# Advice on attaching a workbench top



## groland (Jan 21, 2009)

I am building a workbench and am hoping to get some advice on attaching its top. The workbench supports are red oak ca. 3.5" square. The top is laminated ash 2 5/8 thick, finger-jointed boards. I am thinking, on what will be a very heavy bench, to use four sturdy bolts, 3/8" - 1/2" diam. recessed into the top. I could use square ended bolts in a chiseled out square recess or hex head bolts and washers recessed in a forstner-bored hole. Any thoughts on what kind of bolts to use?

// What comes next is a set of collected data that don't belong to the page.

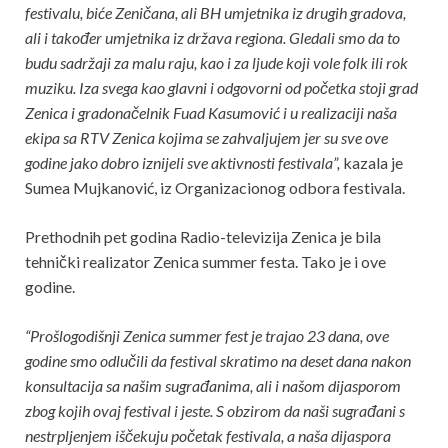
festivalu, biće Zeničana, ali BH umjetnika iz drugih gradova,
ali i također umjetnika iz država regiona. Gledali smo da to
budu sadržaji za malu raju, kao i za ljude koji vole folk ili rok
muziku. Iza svega kao glavni i odgovorni od početka stoji grad
Zenica i gradonačelnik Fuad Kasumović i u realizaciji naša
ekipa sa RTV Zenica kojima se zahvaljujem jer su sve ove
godine jako dobro iznijeli sve aktivnosti festivala”,
kazala je
Sumea Mujkanović, iz Organizacionog odbora festivala.
Prethodnih pet godina Radio-televizija Zenica je bila
tehnički realizator Zenica summer festa. Tako je i ove
godine.
“Prošlogodišnji Zenica summer fest je trajao 23 dana, ove
godine smo odlučili da festival skratimo na deset dana nakon
konsultacija sa našim sugrađanima, ali i našom dijasporom
zbog kojih ovaj festival i jeste. S obzirom da naši sugrađani s
nestrpljenjem iščekuju početak festivala, a naša dijaspora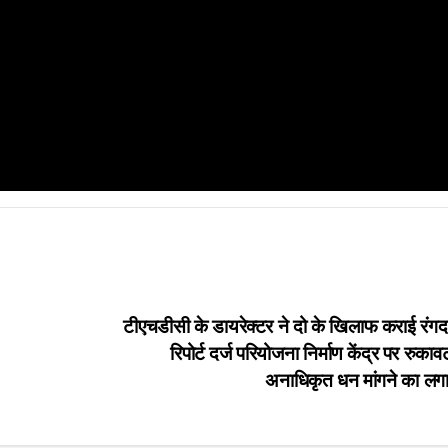
टीएचडीसी के डायरेक्टर ने दो के खिलाफ कराई रंगदा
रिपोर्ट दर्ज परियोजना निर्माण केंद्र पर रुक
अनाधिकृत धन मांगने का लग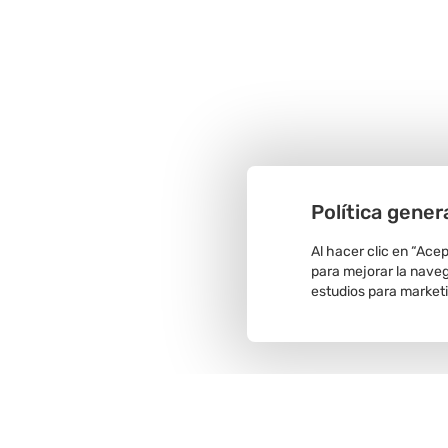
Política gener
Al hacer clic en “Ace
para mejorar la navega
estudios para market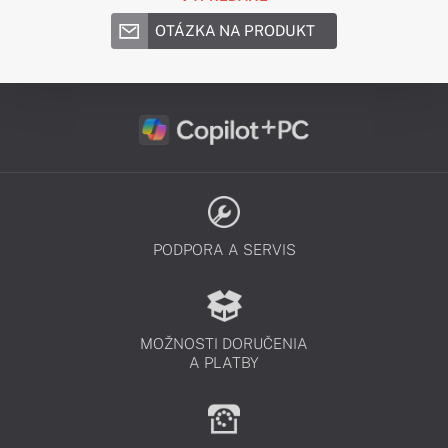
OTÁZKA NA PRODUKT
PODPORA A SERVIS
MOŽNOSTI DORUČENIA
A PLATBY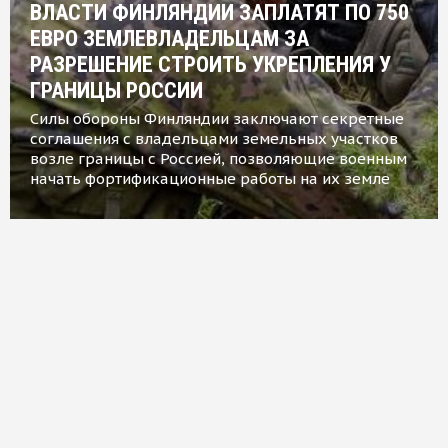
ВЛАСТИ ФИНЛЯНДИИ ЗАПЛАТЯТ ПО 750
ЕВРО ЗЕМЛЕВЛАДЕЛЬЦАМ ЗА
РАЗРЕШЕНИЕ СТРОИТЬ УКРЕПЛЕНИЯ У
ГРАНИЦЫ РОССИИ
Силы обороны Финляндии заключают секретные
соглашения с владельцами земельных участков
возле границы с Россией, позволяющие военным
начать фортификационные работы на их земле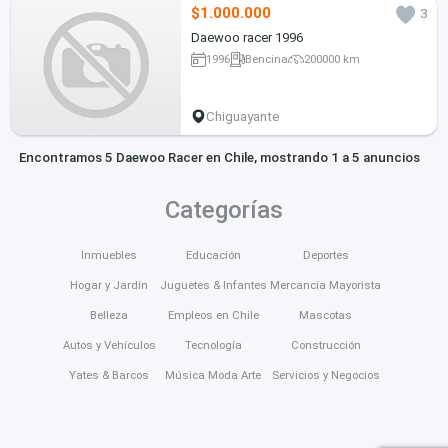
$1.000.000
3
Daewoo racer 1996
1996
Bencina
200000 km
Chiguayante
Encontramos 5 Daewoo Racer en Chile, mostrando 1 a 5 anuncios
Categorías
Inmuebles
Educación
Deportes
Hogar y Jardín
Juguetes & Infantes
Mercancía Mayorista
Belleza
Empleos en Chile
Mascotas
Autos y Vehículos
Tecnología
Construcción
Yates & Barcos
Música Moda Arte
Servicios y Negocios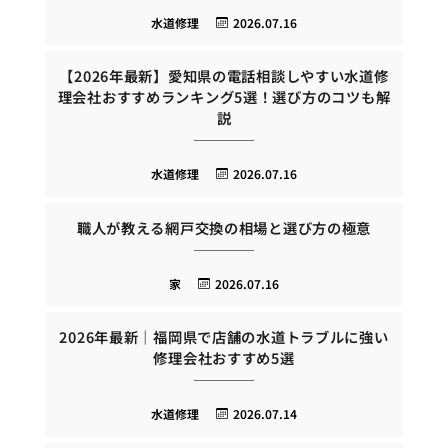
水道修理
2026.07.16
【2026年最新】愛知県の電話相談しやすい水道修
理会社おすすめランキング5選！選び方のコツも解
説
水道修理
2026.07.16
職人が教える網戸交換の相場と選び方の極意
家
2026.07.16
2026年最新｜福岡県で店舗の水道トラブルに強い
修理会社おすすめ5選
水道修理
2026.07.14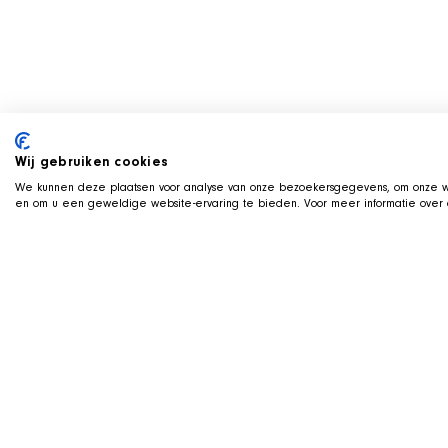
Wij gebruiken cookies
We kunnen deze plaatsen voor analyse van onze bezoekersgegevens, om onze we
en om u een geweldige website-ervaring te bieden. Voor meer informatie over d
LIVE ON TWITCH
G
ame along with t
We stream live on Twitch, with Qai s
us on camera. Drop by, ask us about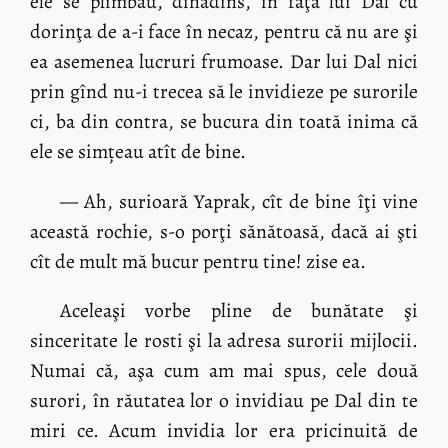
ele se plimbau, dinadins, în faţa lui Dal cu
dorinţa de a-i face în necaz, pentru că nu are şi
ea asemenea lucruri frumoase. Dar lui Dal nici
prin gînd nu-i trecea să le invidieze pe surorile
ci, ba din contra, se bucura din toată inima că
ele se simțeau atît de bine.
— Ah, surioară Yaprak, cît de bine îţi vine
această rochie, s-o porţi sănătoasă, dacă ai şti
cît de mult mă bucur pentru tine! zise ea.
Aceleaşi vorbe pline de bunătate şi
sinceritate le rosti şi la adresa surorii mijlocii.
Numai că, aşa cum am mai spus, cele două
surori, în răutatea lor o invidiau pe Dal din te
miri ce. Acum invidia lor era pricinuită de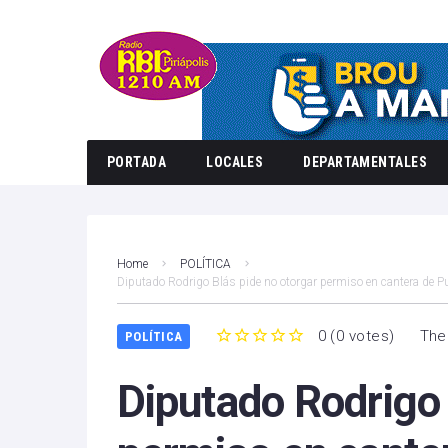
PORTADA
LOCALES
DEPARTAMENTALES
Home
POLÍTICA
Diputado Rodrigo Blás pide no otorgar permiso en cantera de P
0
(
0 votes
)
The
POLÍTICA
1
2
3
4
5
Diputado Rodrigo 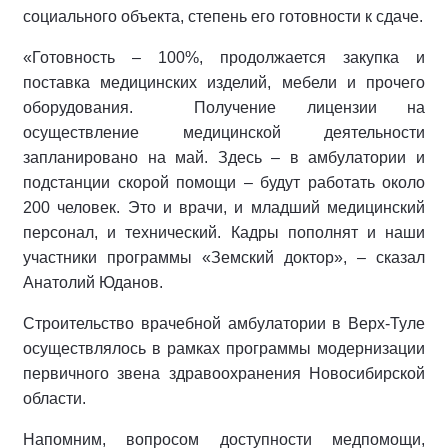
социального объекта, степень его готовности к сдаче.
«Готовность – 100%, продолжается закупка и
поставка медицинских изделий, мебели и прочего
оборудования.
Получение лицензии на
осуществление медицинской деятельности
запланировано на май. Здесь – в амбулатории и
подстанции скорой помощи – будут работать около
200 человек. Это и врачи, и младший медицинский
персонал, и технический. Кадры пополнят и наши
участники программы «Земский доктор», – сказал
Анатолий Юданов.
Строительство врачебной амбулатории в Верх-Туле
осуществлялось в рамках программы модернизации
первичного звена здравоохранения Новосибирской
области.
Напомним, вопросом доступности медпомощи,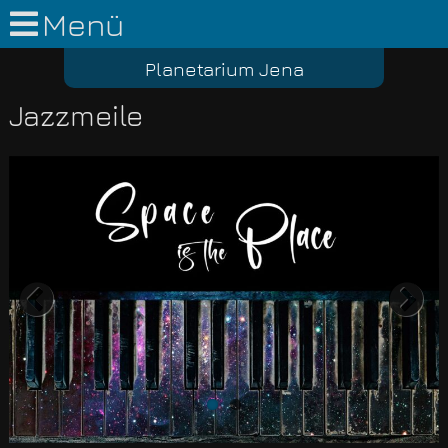
Menü
Planetarium Jena
Jazzmeile
Previous
Nex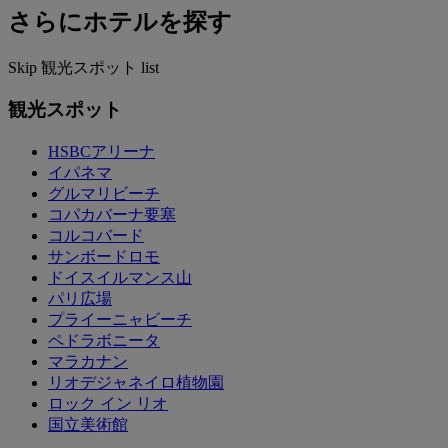
さらにホテルを探す
Skip 観光スポット list
観光スポット
HSBCアリーナ
イパネマ
グルマリビーチ
コパカバーナ要塞
コルコバード
サンボードロモ
ドイスイルマンス山
パリ広場
プライーニャビーチ
ペドラボニータ
マラカナン
リオデジャネイロ植物園
ロック イン リオ
国立美術館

Another concern is allowing for wood movement. Since both the top and oak members are laminated I'm hoping wood movement won't be too much, but if I bore the bolt holes larger than the bolts to allow for some movement, how much larger should they be?

Thanks,

George Roland


----------



## wmodavis (Aug 28, 2007)

I'm building one too with a heavy base and top and will be using lag screws up through the two pieces supporting the top. I'll use three 3/8" bolts on each end comming up into the laminated top so bolt end is 1/2 - 3/4" from the surface of the bench top (my top is about 4"thick so there is a lot to bolt into). The center of the three 3/8" bolts will be run through a 3/8" hole in the cross support member and the one's on either side will be in a 1/2" hole to allow for benchtop wood expansion. This method saves having to make and plug any fancy holes in the top which I like.


----------



## azwoodman (Feb 22, 2009)

Ive been doing some research on workbench design and have found that there are some pretty good resources out there. One idea that caught my attention about how to attach the top was by drilling a few shallow holes in the bottom surface of the top and having corresponding pegs in the base for the top to "lock" into. This would not only allow for expansion but whenever you need to move the bench you can take it apart easily.

I have heard that one of the best books about building workbenches is :

Workbenches: From Design & Theory to Construction & Use 
- By Christopher Schwarz

http://www.woodcraft.com/product.aspx?ProductID=841165&FamilyID=21103


----------



## vjeko (Jan 19, 2009)

I can only tell you how it's done on the old heavy beech workbench I bought
from a woodworking school -looks something like :
http://www.ulmia.de/Deutsch/Ulmia_Schreinerhobelbank_Modell-2-4.htm#Schreinerhobelbank%20Modell%205I

The bench is made in two parts - the bench top
and the leg support.

The leg support parts are 6,5cm * 7 cm for legs,leg top support (going across the top
of two legs) and leg base support(on the floor underneath both legs).
The pieces between the leg pairs (along the length of the bench)are 13 cm * 4cm with bolts through
legs into these pieces.

All that's keeping the bench top and leg support together are
- a big fat dowel in each leg top support pinned into a bench cross piece
(I'll call it that for want of better words - it's a piece of wood across the width
of the bottom of the bench which then sits on the leg support top)
- The front of the bench is thicker than the rest of the bench. The leg top support
which goes in front of the vise which sits on the width of the bench has a dado in this
thicker part of the bench. Just to additionally stabilize things.
-Other than the two points above, the top of the bench cross pieces sit on the
tops of the leg supports and that's it - weight does the rest.

The table sits as solid as a rock but very simple to pull apart and transport
and a good solution for wood movement.

Sorry can't give more details as I haven't got anyone to help me
pick up the top (but I have "fond memories" of moving it , so I also
remeber some of the details well


----------